Mercidabık’a yeniden hoş geldiniz! Altında bulunacağımız bayrağın rengi bizim için önemli değildir. Bizim için önemli olan, güvenli bölgenin sadece teröristlerin Türkiye’ye sızmasını engelleyen bir güvenlik şeridinden ibaret kalmamasıdır. Bizim arzuladığımız güvenli bölge; hayata yeniden başlamaya, istikrarın yeniden tesis edilmesine, yeniden modern kentlerin kurulmasına, iktisadi hayatın yeniden canlanmasına, altyapının acilen inşa edilmesine, Lübnan’da olduğu gibi Arap çadırlarında hakaretlere maruz kalan Suriyeli mültecilerin hızla geri getirilmesine zemin oluşturacak bir güvenli bölge anlayışıdır.

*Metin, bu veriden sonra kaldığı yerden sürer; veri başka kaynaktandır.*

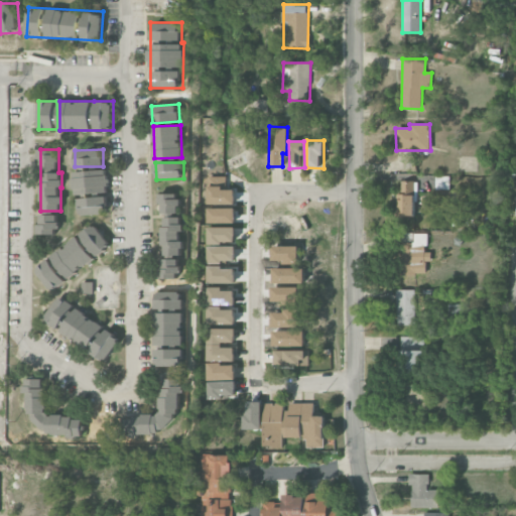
[(74,194),(108,192),(108,170),(74,171),(74,194)]
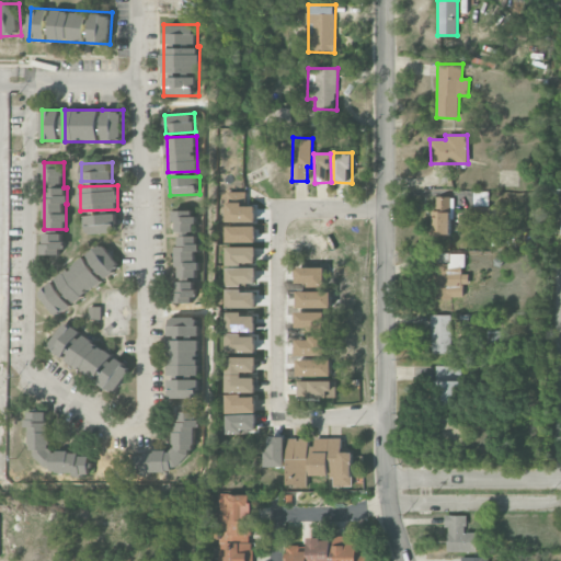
[(450,236),(450,197),(436,197),(436,210),(432,210),(432,235),(450,236)]
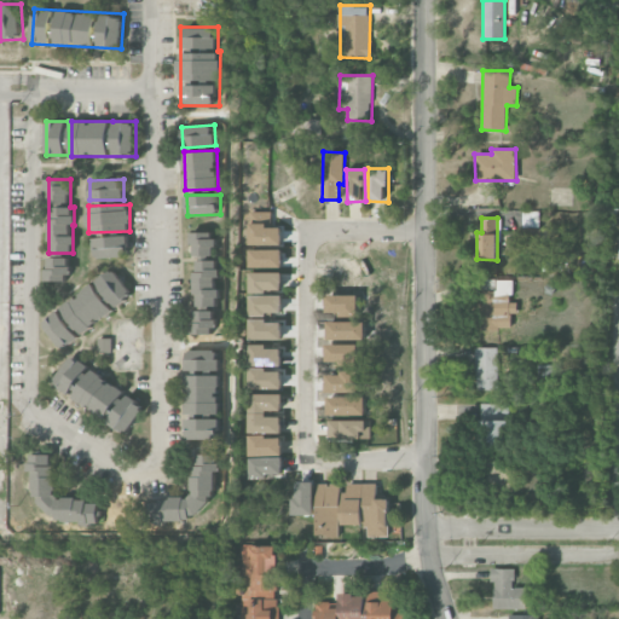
[(192,232),(194,256),(217,255),(215,232),(192,232)]
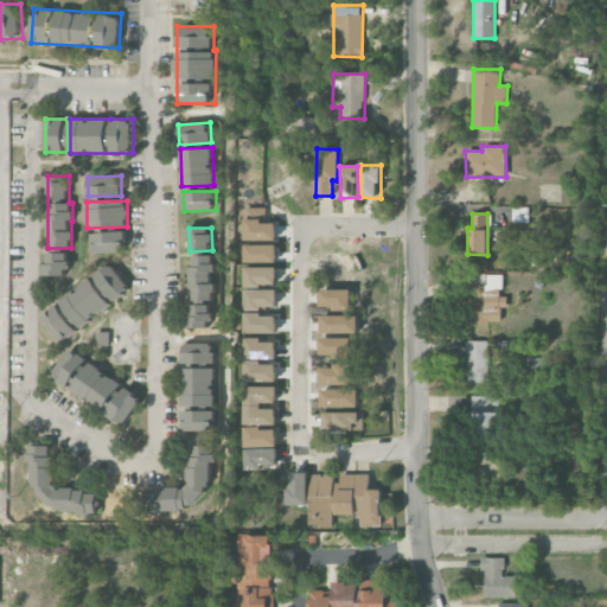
[(126,251),(125,232),(93,234),(94,253),(126,251)]
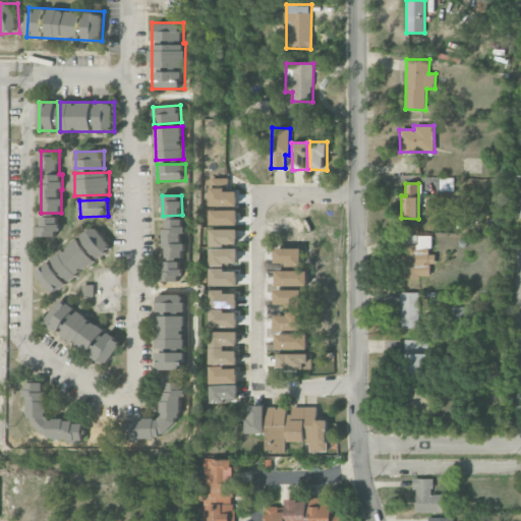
[(40,237),(59,236),(58,217),(39,217),(40,237)]
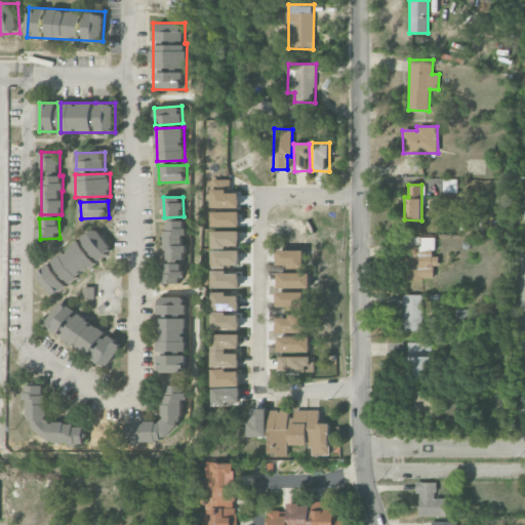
[(187,259),(187,244),(184,244),(184,235),(187,235),(187,221),(166,220),(166,259),(187,259)]
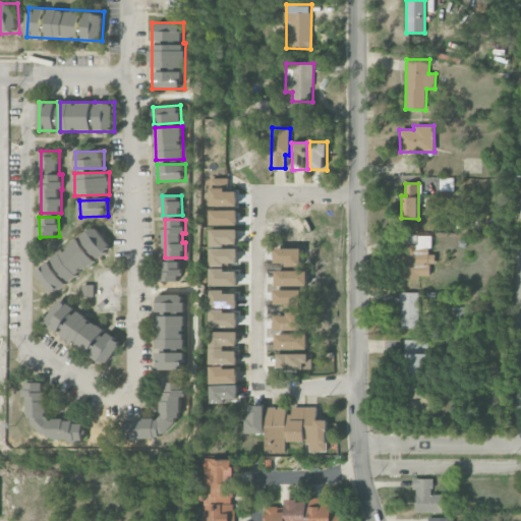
[(52,294),(67,284),(66,282),(98,261),(97,258),(112,248),(97,227),(35,269),(52,294)]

Bu gelişme bizim için yeni bir başlangıcın zorunluluk olduğu anlamına gelmektedir. Dolayısıyla Türkiye Hükümeti’nin bu meseleyle bizzat meşgul olacak bakanlar tayin etmesi uygun olacaktır. Bu bakanların tek işi güvenli bölgeyi yönetmek; dînî inançları ve etnik kökenleri farklı da olsa tüm Suriyeli sivillerin bölgeye yeniden dönmesini ve yönetimde hepsinin söz sahibi olmasını sağlamak olmalıdır.

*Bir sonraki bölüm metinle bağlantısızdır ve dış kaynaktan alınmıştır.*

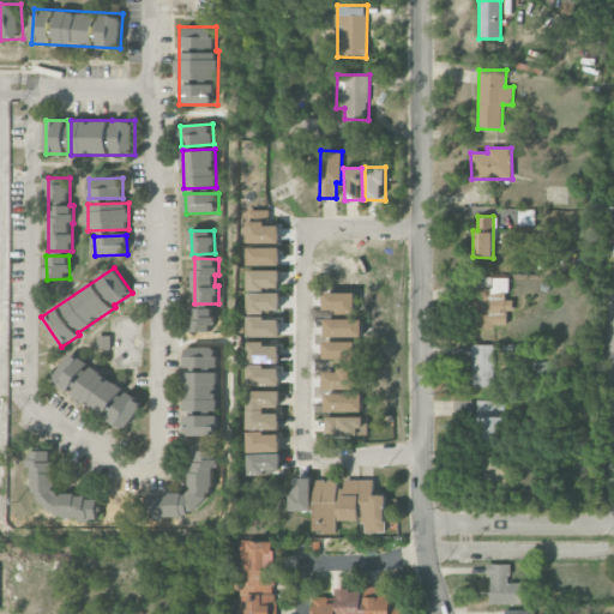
[(248,290),(281,290),(281,270),(248,270),(248,290)]
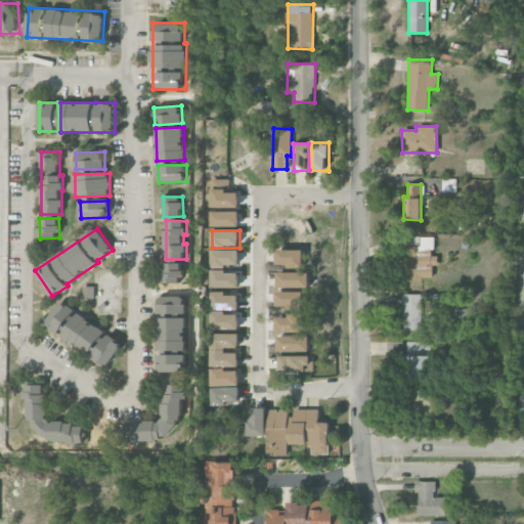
[(420,246),(407,246),(407,278),(433,278),(433,265),(438,265),(438,256),(433,256),(433,237),(420,237),(420,246)]
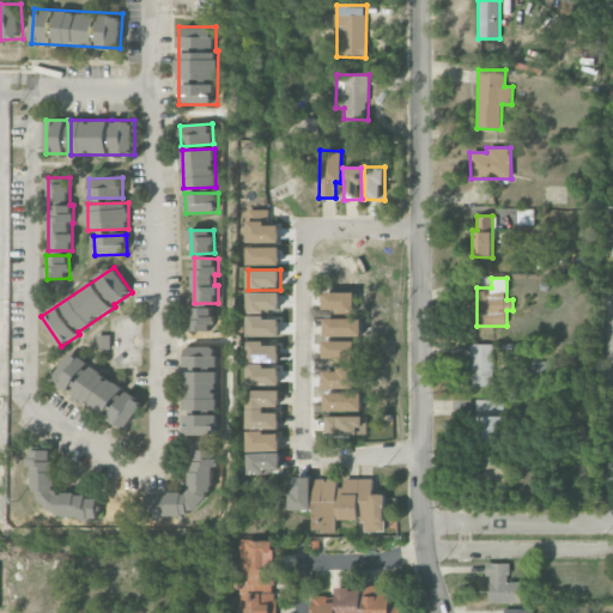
[(250,310),(277,311),(278,293),(250,293),(250,310)]
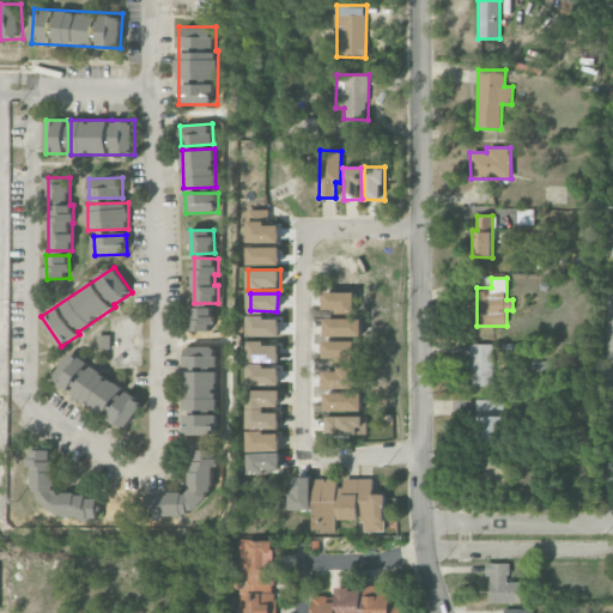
[(214,309),(190,308),(190,331),(214,331),(214,309)]
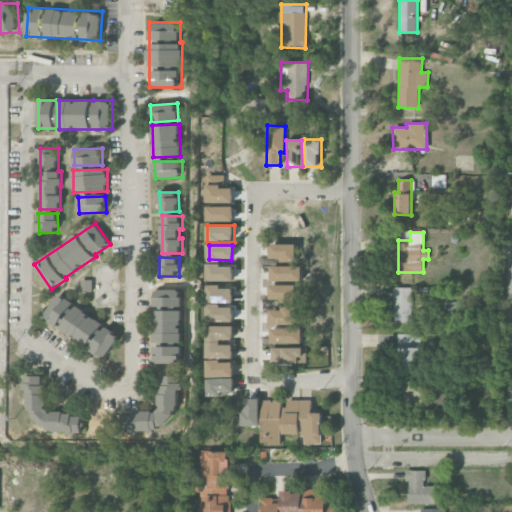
[(231,265),(208,265),(209,280),(231,279),(231,265)]
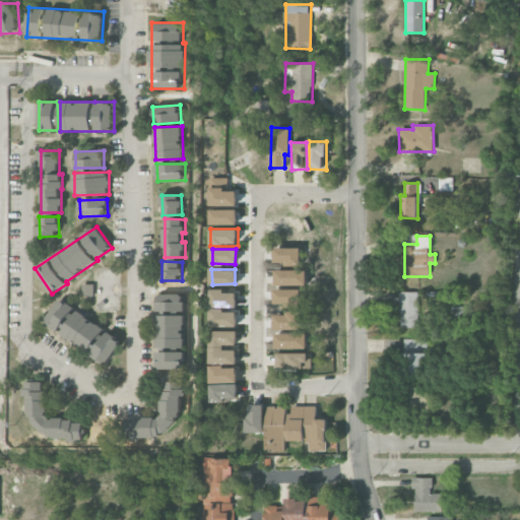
[(399,291),(400,328),(417,327),(417,291),(399,291)]
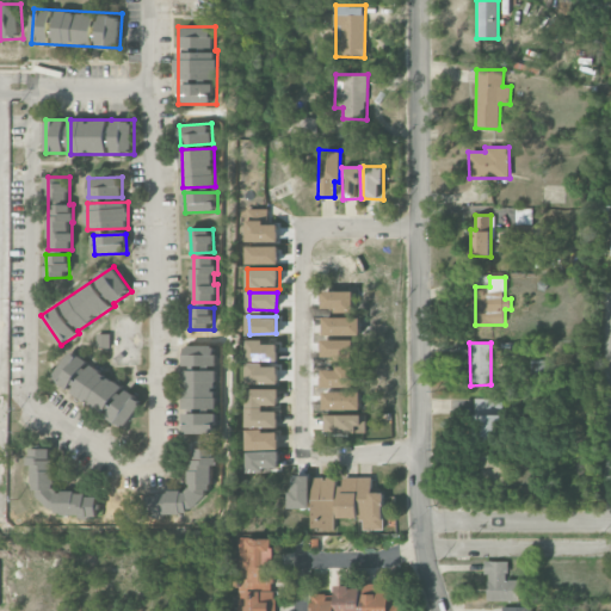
[(217,365),(217,345),(184,345),(184,365),(217,365)]
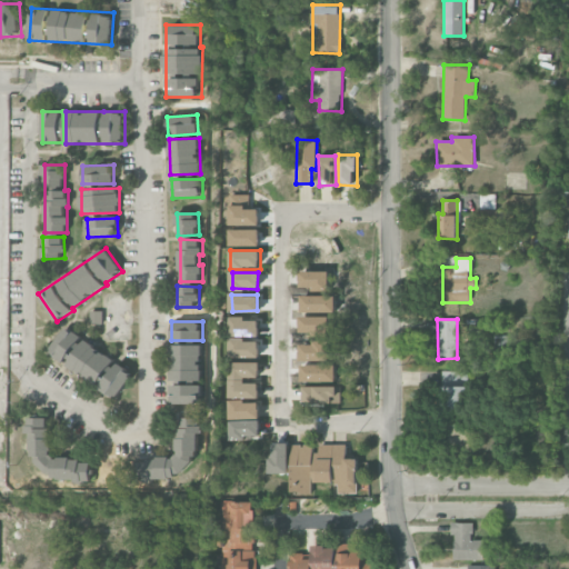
[(66,363),(85,339),(68,326),(49,351),(66,363)]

Elbette Suriye’nin güneyinde de ikinci bir güvenli bölge girişimi söz konusudur. Ürdün sınırında bütünüyle Arap finansmanıyla oluşturulacak bu ikinci güvenli bölgenin yönetimi müşterek bir Arap heyeti marifetiyle olacaktır. Bizim, Suriye sokağının derinden hissettiği şu gerçeği önemsememiz gerekmektedir: Kanayan yaranın durdurulması ve bölünmenin engellenmesi. Mesela ben, oğlum Abdullah’ı babası Sünni annesi Alevi olan Suriyeli bir kızla evlendirdim. Gelinim, savaş ve bölünmeler sebebiyle annesiyle ve dayılarıyla görüşemiyor. Bu felaket savaşın paramparça ettiği binlerce Suriyelinin başında. Savaş aile birliğini parçaladı. İstisnasız herkesi ve her şeyi parçalara böldü!

Burada vermek istediğim mesaj şudur: Parçalanmış aileleri yeniden nasıl toparlayıp bütünleştirebiliriz? Ve kanayan yara dosyasını sonsuza kadar nasıl kapatırız?